Shakespeare's sonnets title page
Title page of the first Quarto (Q) published by Thomas Thorpe (TT) in 1609 and printed by G. Eld. Image from shakespeares-sonnets.com

I used to read a lot of poetry. My bookshelves were crammed with classic volumes of mainly 19th century poets. Amongst my favourites were William Blake, Elizabeth Browning, Robert Burns, Christina Rosetti and W. B. Yeats. Along with the more ‘serious’ poets, I loved the nonsensical rhymes of Lewis Carroll and Edward Lear. I even used to know some poems off by heart. To this day I can still muster the opening lines of Byron’s She walks in beauty which was my favourite poem then. There’s nothing more enjoyable than listening to poetry read aloud (whether by yourself or someone else). Jeff Buckley’s rendition of Edgar Allan Poe’s Ulalume was a particularly haunting (and cherished) recording I had but have now lost.

My knowledge of more modern poetry is sadly lacking. That’s something I want to improve. I’m also painfully aware of the fact that I no longer read poetry. Since my books were packed away after University they have for the most part been languishing in stacks of cardboard boxes ever since. So as a personal challenge this month I’ve determined to introduce some poetry into my reading list.

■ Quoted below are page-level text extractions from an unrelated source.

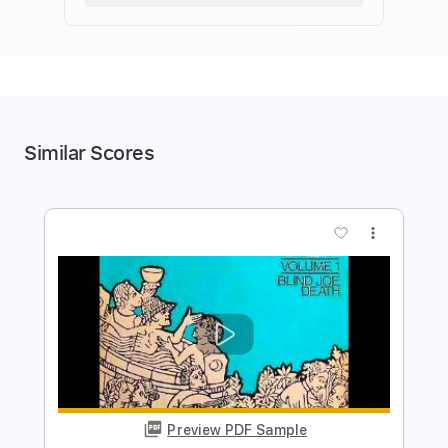
Similar Scores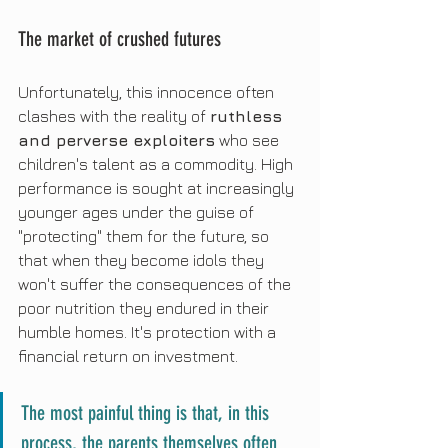
The market of crushed futures
Unfortunately, this innocence often 
clashes with the reality of 
ruthless 
and perverse exploiters
 who see 
children's talent as a commodity. High 
performance is sought at increasingly 
younger ages under the guise of 
"protecting" them for the future, so 
that when they become idols they 
won't suffer the consequences of the 
poor nutrition they endured in their 
humble homes. It's protection with a 
financial return on investment.
The most painful thing is that, in this 
process, the parents themselves often 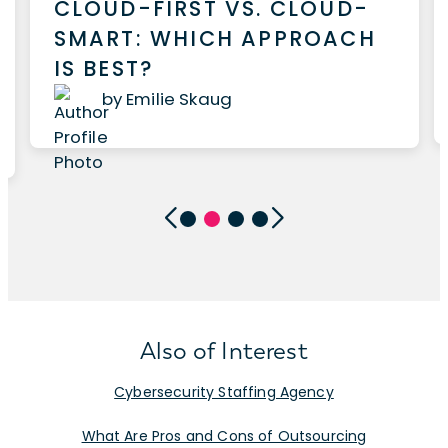
CLOUD-FIRST VS. CLOUD-
SMART: WHICH APPROACH
IS BEST?
by Emilie Skaug
Also of Interest
Cybersecurity Staffing Agency
What Are Pros and Cons of Outsourcing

Most of my reading is now done on an e-reader. It’s telling that there are no volumes of poetry saved there. To aid my challenge, I’ve downloaded some of the most popular volumes on Project Gutenberg. I’m going to start with some old favourites – Shakespeare’s sonnets – to read aloud and savour. Next month I’ll update you on my progress and perhaps pick another poet to read. You’re very welcome to join me!

Do you ever read poetry? What are your favourite poets or poems?